For the 160 TDs returned in February's election, the Oireachtas term which just ended has been the equivalent of a slow-paced movie that suddenly tries to cram 20 plot twists in its last half hour.
The first, torturous month post-election was dominated by everyone talking to everyone else until the inevitable dawned: if Sinn Féin was to be kept out of Government or a second election was to be avoided, then Fianna Fáil and Fine Gael were going to have to do business together.
That was what we all said at the start of March, though it still took almost four months to get there.
Despite shouting to the heavens about their willingness to form a Government of “change”, it was clear from very early on that Sinn Féin simply couldn’t fashion the numbers to get into the hot seat without the help of Fianna Fáil, something Micheál Martin made clear would not be happening.
And then a certain global pandemic landed itself, uninvited, into the middle of the party on February 29.
For nearly three months after then-taoiseach Leo Varadkar locked down the country in the face of an apolitical monster of a virus, the artists formerly known as the Big Two and the Greens were locked in talks about how best to force their respective square pegs into round holes.
No one seemed very happy about it, but with the eye-watering money being spent by the State to keep the country afloat with the economy in hibernation, it was generally agreed that a Government with a mandate was needed.
No one, that is, with the possible exception of Mr Martin, who was destined to finally achieve the ambition of a lifetime and become Taoiseach, thus avoiding the ignominy of being the only leader of his party not to lead the country.
Would he have been quite so happy if he had known in advance how his first five weeks would go? Since the new ministers received their seals of office on June 27, the following, and quite a bit more, has happened:
- Fianna Fáil TDs far and wide bellyached about not receiving a ministry. Michael Moynihan and Willie O’Dea publicly savaged their leader. Jim O’Callaghan refused a junior ministry and instead set up shop in the long grass, allegedly plotting for a Micheál-free future. And Dara Calleary, the party’s deputy leader, got demoted to chief whip, only to get a ministry after all when...

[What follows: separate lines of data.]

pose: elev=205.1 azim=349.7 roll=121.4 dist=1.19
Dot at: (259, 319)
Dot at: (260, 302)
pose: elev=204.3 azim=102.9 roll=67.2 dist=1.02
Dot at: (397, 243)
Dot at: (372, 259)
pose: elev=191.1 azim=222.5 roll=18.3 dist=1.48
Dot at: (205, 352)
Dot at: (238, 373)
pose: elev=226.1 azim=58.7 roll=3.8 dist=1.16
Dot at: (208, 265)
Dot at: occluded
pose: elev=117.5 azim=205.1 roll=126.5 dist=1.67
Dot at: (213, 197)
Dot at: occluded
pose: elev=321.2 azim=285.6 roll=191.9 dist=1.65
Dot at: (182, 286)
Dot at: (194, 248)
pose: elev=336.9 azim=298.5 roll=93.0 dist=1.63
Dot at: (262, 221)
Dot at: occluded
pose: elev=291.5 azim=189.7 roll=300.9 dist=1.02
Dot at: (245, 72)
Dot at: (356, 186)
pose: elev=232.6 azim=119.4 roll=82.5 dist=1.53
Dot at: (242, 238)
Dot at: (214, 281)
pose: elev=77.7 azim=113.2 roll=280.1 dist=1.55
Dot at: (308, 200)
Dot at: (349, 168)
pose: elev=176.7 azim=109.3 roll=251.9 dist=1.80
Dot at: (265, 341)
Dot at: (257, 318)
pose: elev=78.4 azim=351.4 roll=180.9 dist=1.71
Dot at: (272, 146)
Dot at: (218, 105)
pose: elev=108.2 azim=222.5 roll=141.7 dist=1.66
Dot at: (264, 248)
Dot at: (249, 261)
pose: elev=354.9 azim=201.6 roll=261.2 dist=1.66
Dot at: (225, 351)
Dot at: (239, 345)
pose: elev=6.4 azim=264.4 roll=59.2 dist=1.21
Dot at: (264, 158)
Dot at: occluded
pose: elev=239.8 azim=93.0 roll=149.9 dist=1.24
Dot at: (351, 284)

- Minister for Agriculture Barry Cowen got pushed onto his sword by the Taoiseach after refusing to fall on it voluntarily over a messy scandal involving a drink-driving arrest while using a provisional licence in September 2016. His first action as minister had been to read a grovelling apology for his four-year-old actions to the Dáil, with no questions asked. But the storm did not disappear and after just 17 days, Mr Cowen became the shortest-serving minister in the history of the State;
- The Government, at a time of significant unemployment, uncertainty and reliance on social welfare, decided to grant its newest super junior minister a €16,000 pay rise only to then declare a 10% pay cut for itself instead. Minister for Social Protection Heather Humphreys decided to change the rules for qualifying for the Pandemic Unemployment Payment to exclude those not ‘genuinely seeking work’. During a pandemic, when many industries remain shuttered due to public health restrictions. She also decreed that travel abroad for anyone getting the payment is impossible, thus contradicting the Government’s own rules. Then she performed a u-turn to say that all that other stuff she’d said is not the case, and you can travel after all;
- Backbench Fianna Fáil TD Marc MacSharry decided to brand public servants as couch potatoes solely interested in binge-watching Tiger King, with his party back in Government a matter of weeks for the first time in 10 years, and heavily dependent on those same, now thoroughly incensed, civil servants. An action politely described by one public service source as “braindead”;
- Meanwhile, Fianna Fáil’s weekly parliamentary party meetings have turned into a serial stocks-pelting session for the newly-minted Taoiseach. With friends like these, etc.
It has gotten to the stage that even the PUP scandal, which, lest we forget, emanated from a ministry controlled by Fine Gael since 2016, appears to have tarnished their coalition partners to a greater extent, with Leo’s crowd content to revel in the social media glory of a certain sexagenarian former communications minister’s washboard abs.
For the Government, the Dáil recess has come just in time. For Fianna Fáil, the opportunity is now there to dust themselves down, learn from their mistakes, and set about governing sensibly. How likely is that?
What happens next really depends on how long Fine Gael is prepared to indulge themselves watching their coalition partners self-immolate like a cadre of twisted firestarters. Sooner or later, they may decide that it would be altogether more fun to just pull the plug.
The odds on a second election before the year is out are 10/1 at the moment. That’s a tasty-looking bet.